Chief economic advisor Kaushik Basu has said the ongoing sovereign debt crisis in Europe may, in fact, turn advantageous for the country's capital markets if it is contained at the present level.
But if the crisis snowballs into an overall global meltdown, then we cannot remain immune to its impact as the
country is now integrated with the world, Basu told PTI in an interview.
"If a crisis in another industrialised country is a relatively small crisis, in fact, we get some very unusual
advantage. More money flows into India," Basu said, adding people look for safer havens to park their money.
However, if the trouble gets very big, people get nervous about the world economy itself and there may be an outflow of
money as people then put money into gold and other assets, rather than into stock markets anywhere in the world, he
Basu's views are corroborated to a large extent by the movement of foreign capital into the country since the start
of 2010, the time when fears of sovereign debt crisis in Europe, particularly in Greece, began to come appear.
There was net inflow of foreign institutional funds into the domestic capital markets since the start of 2010 till
April-end, which was Rs 54,606 crore and the stock market barometer Sensex rose 93.9 points in the four months to close at 17,558.71 on April 30.
The fears of worsening crisis, however, led to the announcement of a massive USD 147-billion bailout package for
the debt-stricken Greece last week by the Eurozone nations and the International Monetary Fund. And following this the
domestic market, too, started feeling the heat and began to tumble down.

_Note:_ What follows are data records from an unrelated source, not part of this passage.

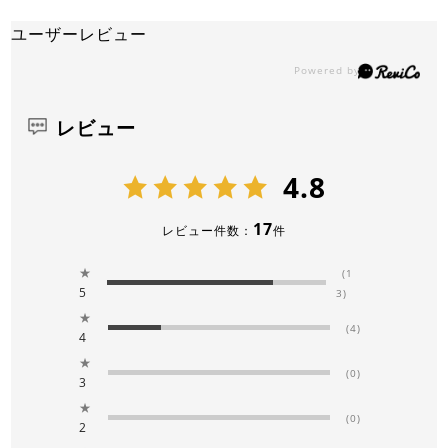
ユーザーレビュー
レビュー
4.8
17
レビュー件数：
件
★
(1
5
3)
★
(4)
4
★
(0)
3
★
(0)
2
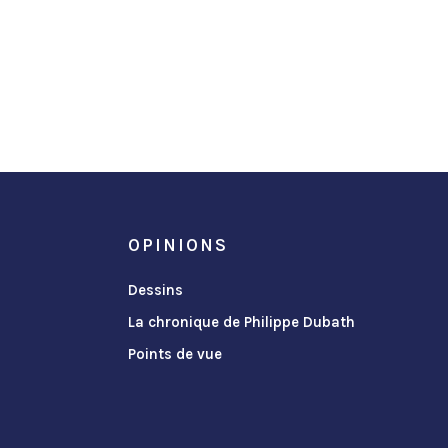
OPINIONS
Dessins
La chronique de Philippe Dubath
Points de vue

The domestic markets got battered last week as sentiment was hit due to the reports of worsening sovereign
debt crisis in two other EU nations-- Portugal and Spain-- on the one hand and the Greek problem escalated on the other.
The Sensex fell all the five days last week, shedding a whopping 789.6 points to close at 16,769.11 on Friday, 4.5 per
cent down over the preceding week.
In the first week of May, the FIIs were net sellers in the market, decreasing their exposure by Rs 840 crore. Though
the net outflow may not be large, the impact on the domestic market was massive.